MEMORANDUM **
Dunkle claims her counsel was constitutionally ineffective by failing to relay the government’s initial plea offer in a timely fashion. However, she later entered an unconditional guilty plea. A guilty plea is “a break in the chain of events which has preceded it in the criminal process,” Tollett v. Henderson, 411 U.S. 258, 267, 93 S.Ct. 1602, 36 L.Ed.2d 235 (1973), and generally erases claims of constitutional violations arising before the plea. United States v. Montilla, 870 F.2d 549, 552 (9th Cir.1989). A defendant is then limited to attacking the voluntary and intelligent nature of the plea itself. United States v. Floyd, 108 F.3d 202, 204 (9th Cir.1997) (quoting Tollett, 411 U.S. at 267, 93 S.Ct. 1602). When a defendant enters a guilty plea on the advice of counsel, the voluntariness of the plea depends on whether a counsel’s advice was deficient. Hill v. Lockhart, 474 U.S. 52, 56, 106 S.Ct. 366, 88 L.Ed.2d 203 (1985).

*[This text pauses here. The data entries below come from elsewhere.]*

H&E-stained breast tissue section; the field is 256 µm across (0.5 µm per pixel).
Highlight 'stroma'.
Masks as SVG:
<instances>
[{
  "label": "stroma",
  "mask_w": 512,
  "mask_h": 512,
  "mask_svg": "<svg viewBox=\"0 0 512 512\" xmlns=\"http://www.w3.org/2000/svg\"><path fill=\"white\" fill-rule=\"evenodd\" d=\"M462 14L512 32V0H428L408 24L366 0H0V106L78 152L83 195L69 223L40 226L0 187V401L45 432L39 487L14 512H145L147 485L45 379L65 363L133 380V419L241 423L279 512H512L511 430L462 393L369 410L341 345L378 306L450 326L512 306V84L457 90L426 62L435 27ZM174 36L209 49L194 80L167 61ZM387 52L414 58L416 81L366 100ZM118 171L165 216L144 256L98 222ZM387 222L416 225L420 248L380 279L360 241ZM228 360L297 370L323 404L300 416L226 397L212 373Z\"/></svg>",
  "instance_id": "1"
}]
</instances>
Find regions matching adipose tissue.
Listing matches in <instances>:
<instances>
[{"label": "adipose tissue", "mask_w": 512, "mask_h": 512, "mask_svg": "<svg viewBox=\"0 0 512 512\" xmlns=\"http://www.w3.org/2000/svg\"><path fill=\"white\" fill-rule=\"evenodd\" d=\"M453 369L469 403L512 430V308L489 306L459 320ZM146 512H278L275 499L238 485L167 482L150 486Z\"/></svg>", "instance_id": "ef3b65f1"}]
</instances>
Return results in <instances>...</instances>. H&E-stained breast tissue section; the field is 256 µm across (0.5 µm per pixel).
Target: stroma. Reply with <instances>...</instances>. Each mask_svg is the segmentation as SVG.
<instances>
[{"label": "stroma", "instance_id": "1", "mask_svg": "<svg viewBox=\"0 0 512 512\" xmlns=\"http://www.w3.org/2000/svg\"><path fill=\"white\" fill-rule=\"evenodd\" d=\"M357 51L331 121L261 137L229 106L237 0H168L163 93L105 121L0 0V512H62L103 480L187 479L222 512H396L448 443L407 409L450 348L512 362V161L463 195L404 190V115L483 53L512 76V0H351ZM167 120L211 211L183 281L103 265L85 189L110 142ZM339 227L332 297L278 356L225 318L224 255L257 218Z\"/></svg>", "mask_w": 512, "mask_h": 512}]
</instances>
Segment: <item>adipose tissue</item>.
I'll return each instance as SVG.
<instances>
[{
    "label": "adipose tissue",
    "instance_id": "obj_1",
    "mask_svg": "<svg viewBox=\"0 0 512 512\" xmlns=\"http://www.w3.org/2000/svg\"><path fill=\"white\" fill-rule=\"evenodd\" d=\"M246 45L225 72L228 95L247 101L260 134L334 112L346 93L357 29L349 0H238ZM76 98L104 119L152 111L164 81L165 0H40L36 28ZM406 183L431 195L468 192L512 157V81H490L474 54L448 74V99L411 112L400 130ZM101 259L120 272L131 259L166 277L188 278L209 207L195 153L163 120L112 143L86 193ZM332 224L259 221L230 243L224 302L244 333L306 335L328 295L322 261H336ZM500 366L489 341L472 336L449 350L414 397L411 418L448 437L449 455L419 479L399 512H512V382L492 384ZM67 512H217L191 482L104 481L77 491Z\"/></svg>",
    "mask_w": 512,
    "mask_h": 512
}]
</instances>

Dunkle, however, does not claim that her counsel’s advice was inadequate in any way with respect to the plea she entered; her complaint is only that she lost the benefit of the better bargain. We have previously explained that a defendant has no constitutional right to a plea bargain, and may be forced to choose between preserving a constitutional claim and pleading guilty. See Montilla, 870 F.2d at 553. Dunkle’s ineffective assistance of counsel claim does not attack the voluntary or intelligent nature of her plea, but instead relates to an earlier alleged constitutional deprivation. Her claim has therefore been waived by her subsequent guilty *625plea. Tollett, 411 U.S. at 267, 93 S.Ct. 1602.
AFFIRMED.
This disposition is not appropriate for publication and may not be cited to or by the courts of this circuit except as provided by Ninth Circuit Rule 36-3.